## [Your goal]
The string "slow" appears in some lines of the entries that follow; copy each such line.

## [Saved data entries]
::::::::::

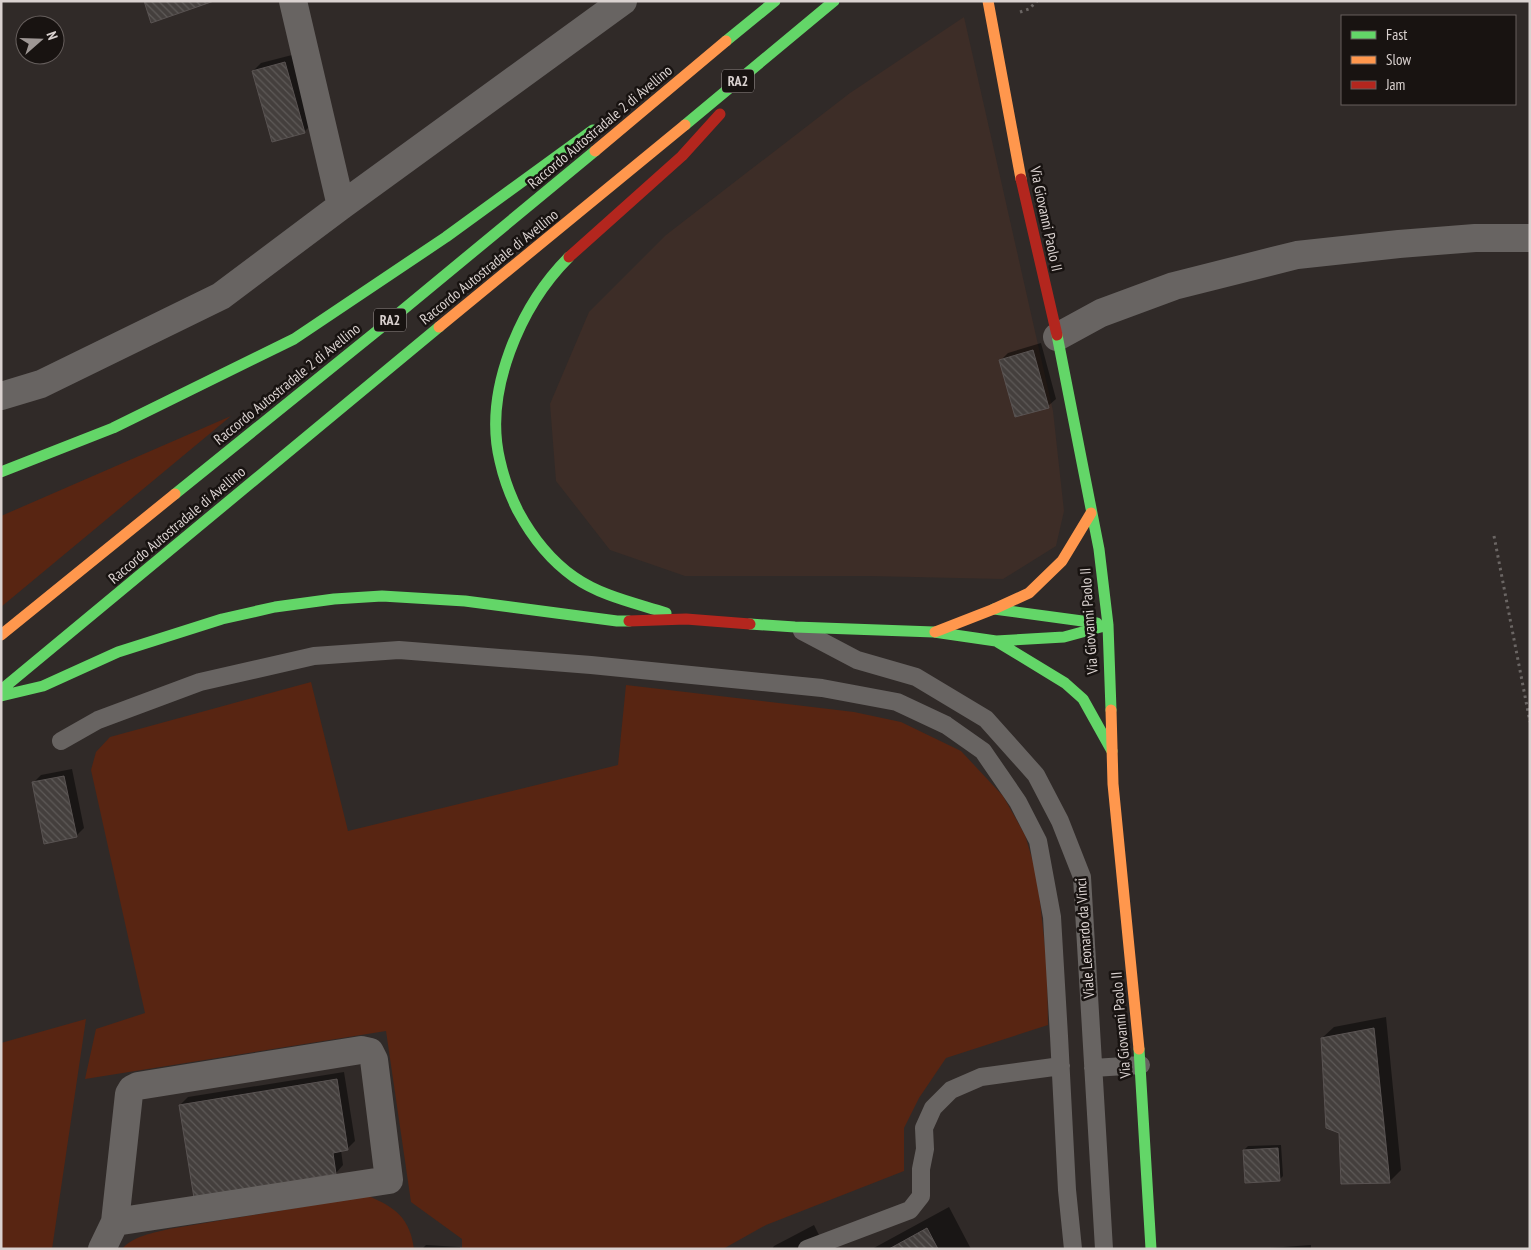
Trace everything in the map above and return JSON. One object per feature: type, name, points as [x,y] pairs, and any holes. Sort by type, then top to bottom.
[{"type":"main road","points":[[660,82],[770,1]]},
{"type":"main road","name":"Raccordo Autostradale 2 di Avellino","points":[[1,634],[386,324],[775,1]]},
{"type":"main road","name":"Raccordo Autostradale di Avellino","points":[[1,690],[834,1]]},
{"type":"main road","name":"Via Giovanni Paolo II","points":[[988,1],[1017,160],[1057,337],[1099,549],[1108,625],[1113,784],[1141,1065],[1151,1249]]},
{"type":"main road","points":[[686,620],[620,598],[585,583],[559,564],[536,541],[517,511],[503,478],[498,457],[496,401],[510,345],[540,292],[560,267],[609,220],[670,167],[780,46]]},
{"type":"main road","points":[[1,472],[113,428],[294,338],[446,237],[604,122]]},
{"type":"main road","points":[[934,632],[994,609],[1029,593],[1062,561],[1091,513]]},
{"type":"main road","points":[[1,696],[43,686],[118,652],[222,619],[275,607],[334,599],[382,596],[465,601],[617,621],[686,620],[794,627],[934,632],[996,642],[1064,637],[1108,625]]},
{"type":"main road","points":[[994,609],[1108,625]]},
{"type":"main road","points":[[996,642],[1065,683],[1083,699],[1112,751]]},
{"type":"street","points":[[294,1],[341,206]]},
{"type":"street","points":[[1,396],[41,384],[221,296],[341,206],[623,1]]},
{"type":"street","points":[[1057,337],[1102,313],[1174,286],[1297,255],[1476,238],[1530,238]]},
{"type":"street","points":[[102,1249],[114,1222],[129,1094],[132,1088],[361,1050],[370,1052],[374,1060],[389,1180],[114,1222]]},
{"type":"lane","name":"Viale Leonardo da Vinci","points":[[794,627],[857,660],[916,677],[986,719],[1036,775],[1060,821],[1082,877],[1104,1249]]},
{"type":"lane","points":[[61,741],[98,720],[200,682],[314,656],[399,650],[590,665],[822,688],[896,702],[946,725],[982,750],[1018,802],[1038,841],[1052,916],[1067,1190],[1073,1249]]},
{"type":"lane","points":[[1093,1068],[1141,1065]]},
{"type":"lane","points":[[807,1248],[910,1210],[921,1196],[925,1149],[924,1128],[933,1108],[951,1090],[981,1077],[1061,1066]]},
{"type":"path","points":[[1494,536],[1530,722]]},
{"type":"shaded area","points":[[964,17],[1053,411],[1064,511],[1056,546],[1003,579],[869,576],[685,576],[610,550],[556,481],[550,404],[589,312],[666,235],[850,93]]},
{"type":"shaded area","points":[[231,416],[1,607],[1,516]]},
{"type":"shaded area","points":[[311,682],[348,831],[618,765],[626,685],[854,712],[901,722],[961,751],[1003,796],[1025,835],[1037,875],[1047,965],[1048,1025],[946,1058],[919,1098],[904,1128],[904,1171],[766,1225],[723,1249],[462,1249],[462,1239],[411,1202],[386,1031],[85,1079],[96,1029],[145,1013],[91,770],[96,752],[110,737]]},
{"type":"shaded area","points":[[86,1019],[52,1249],[1,1249],[1,1043]]},
{"type":"shaded area","points":[[368,1196],[393,1209],[400,1215],[409,1229],[414,1249],[122,1249],[137,1238],[169,1229]]},
{"type":"building","points":[[144,1],[214,1],[151,23]]},
{"type":"building","points":[[285,62],[305,133],[272,142],[252,71]]},
{"type":"building","points":[[1033,350],[1049,408],[1015,417],[999,360]]},
{"type":"building","points":[[64,776],[77,837],[44,844],[32,782]]},
{"type":"building","points":[[1374,1028],[1390,1183],[1341,1184],[1339,1133],[1326,1128],[1321,1038]]},
{"type":"building","points":[[337,1079],[348,1150],[333,1153],[336,1174],[194,1198],[179,1105]]},
{"type":"building","points":[[1278,1148],[1280,1181],[1245,1183],[1243,1150]]},
{"type":"building","points":[[927,1228],[938,1249],[889,1249]]},
{"type":"traffic: fast","points":[[726,41],[775,1]]},
{"type":"traffic: fast","points":[[685,125],[834,1]]},
{"type":"traffic: fast","points":[[1,472],[113,428],[294,339],[446,237],[593,130]]},
{"type":"traffic: fast","points":[[175,494],[393,318],[595,151]]},
{"type":"traffic: fast","points":[[569,257],[551,277],[521,325],[501,379],[496,434],[505,481],[523,521],[542,547],[574,577],[595,589],[666,613]]},
{"type":"traffic: fast","points":[[1,690],[439,327]]},
{"type":"traffic: fast","points":[[1057,335],[1099,549],[1108,625],[1111,710]]},
{"type":"traffic: fast","points":[[1,696],[43,686],[118,652],[222,619],[275,607],[334,599],[382,596],[465,601],[629,621]]},
{"type":"traffic: fast","points":[[994,609],[1097,623]]},
{"type":"traffic: fast","points":[[750,624],[934,632],[996,641],[1064,637],[1108,625]]},
{"type":"traffic: fast","points":[[996,641],[1065,683],[1083,699],[1112,751]]},
{"type":"traffic: fast","points":[[1139,1049],[1151,1249]]},
{"type":"traffic: slow","points":[[988,1],[1021,179]]},
{"type":"traffic: slow","points":[[595,151],[726,41]]},
{"type":"traffic: slow","points":[[439,327],[685,125]]},
{"type":"traffic: slow","points":[[1,635],[175,494]]},
{"type":"traffic: slow","points":[[935,632],[1029,593],[1062,561],[1091,513]]},
{"type":"traffic: slow","points":[[1111,710],[1113,784],[1139,1049]]},
{"type":"traffic: jam","points":[[569,257],[682,156],[720,114]]},
{"type":"traffic: jam","points":[[1021,179],[1057,335]]},
{"type":"traffic: jam","points":[[629,621],[686,619],[750,624]]}]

::::::::::

## [Solution to this task]
{"type":"traffic: slow","points":[[988,1],[1021,179]]},
{"type":"traffic: slow","points":[[595,151],[726,41]]},
{"type":"traffic: slow","points":[[439,327],[685,125]]},
{"type":"traffic: slow","points":[[1,635],[175,494]]},
{"type":"traffic: slow","points":[[935,632],[1029,593],[1062,561],[1091,513]]},
{"type":"traffic: slow","points":[[1111,710],[1113,784],[1139,1049]]},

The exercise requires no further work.